Another results of staff shortages is that some health professionals are “expected to work in areas outside their scope and competence” (point 4 on the list). This can result in less effective care, Schabacker said.
“Staff shortages directly impact the roles of clinical staff, and gaps need to be filled,” he said. “And when you're constantly on your toes, constantly stressed, constantly on your limit, you're much more likely to miss things.”
Consequences of the Dobbs decision
Another example of how societal changes affect health care is concern number three on ECRI’s list: “The need for physicians in times of uncertainty in the field of maternal and child medicine.”

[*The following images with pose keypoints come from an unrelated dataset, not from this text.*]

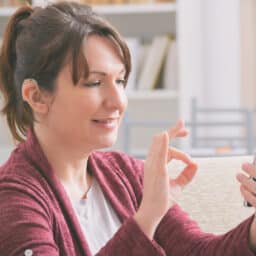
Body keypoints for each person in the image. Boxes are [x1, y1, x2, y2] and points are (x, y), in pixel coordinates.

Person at [0, 1, 255, 255]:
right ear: (36, 97)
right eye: (94, 82)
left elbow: (197, 251)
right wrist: (147, 216)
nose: (118, 101)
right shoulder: (12, 198)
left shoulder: (126, 174)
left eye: (120, 81)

This refers back to the Dobbs decision of the US Supreme Court, which overturned the Roe vs. Wade case and returned the query of the legality of abortion to the states.
The ECRI report explains how this modification affects patient safety: “In many countries there is now uncertainty about which reproductive services can be offered and when. This uncertainty can lead to Refusal or delay of care which ultimately cannot be considered a violation of the law. Although some states with abortion bans allow abortions to save the life of the pregnant patient or to cause her harm, there are often little orientation about where the border lies. If doctors wait too long, serious harm can come to patients.”

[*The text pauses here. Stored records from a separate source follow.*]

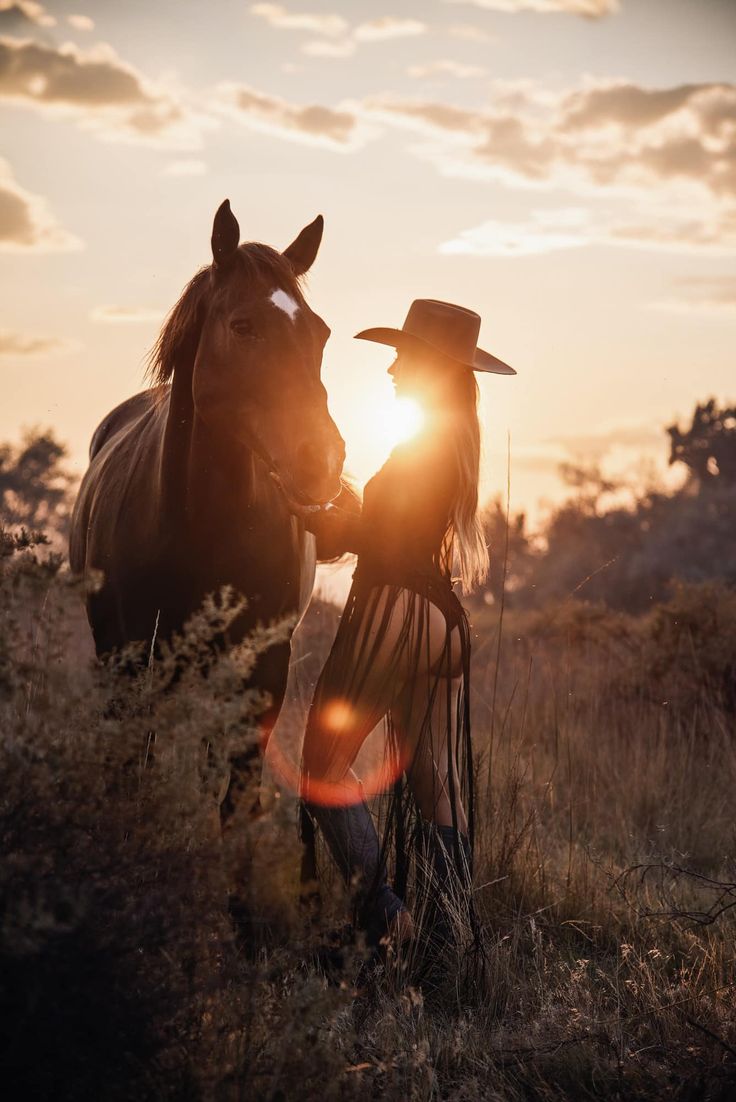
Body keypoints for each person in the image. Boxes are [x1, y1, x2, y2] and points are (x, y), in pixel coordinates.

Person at [283, 299, 515, 961]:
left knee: (322, 765)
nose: (390, 366)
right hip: (443, 619)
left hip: (397, 607)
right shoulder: (450, 438)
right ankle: (446, 941)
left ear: (430, 366)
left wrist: (327, 513)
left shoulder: (423, 445)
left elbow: (381, 537)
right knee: (434, 777)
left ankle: (386, 914)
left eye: (403, 355)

Of course, health care providers cannot change the law, but Schabacker said health care organizations have an obligation to tell doctors exactly what the law requires.
“If a woman experiences serious health problems during pregnancy and the doctor is unclear about what he or she may do in such a situation because of the uncertainty created by the Supreme Court decision, then this poses risks and can lead to safety incidents and harm to the mother,” he said.
Healthcare leaders must be proactive and provide clear guidance on what is and is not allowed.
Incorrect medication lists
ECRI also points to “medication errors resulting from inaccurate patient medication lists.” The report states that “inconsistent knowledge and records of medications cause up to 50% of medication errors in hospitals and up to 20% of adverse drug events.”
While these medication documentation errors do occur in hospitals, Schabacker said, medication lists in outpatient care may contain much more errors. “A study conducted in patients' homes before a health care provider's visit found that medication discrepancies ranged from 14 to 98 percent,” he said.
The most typical examples are the omission of medication from the medication list or the inclusion of discontinued medications.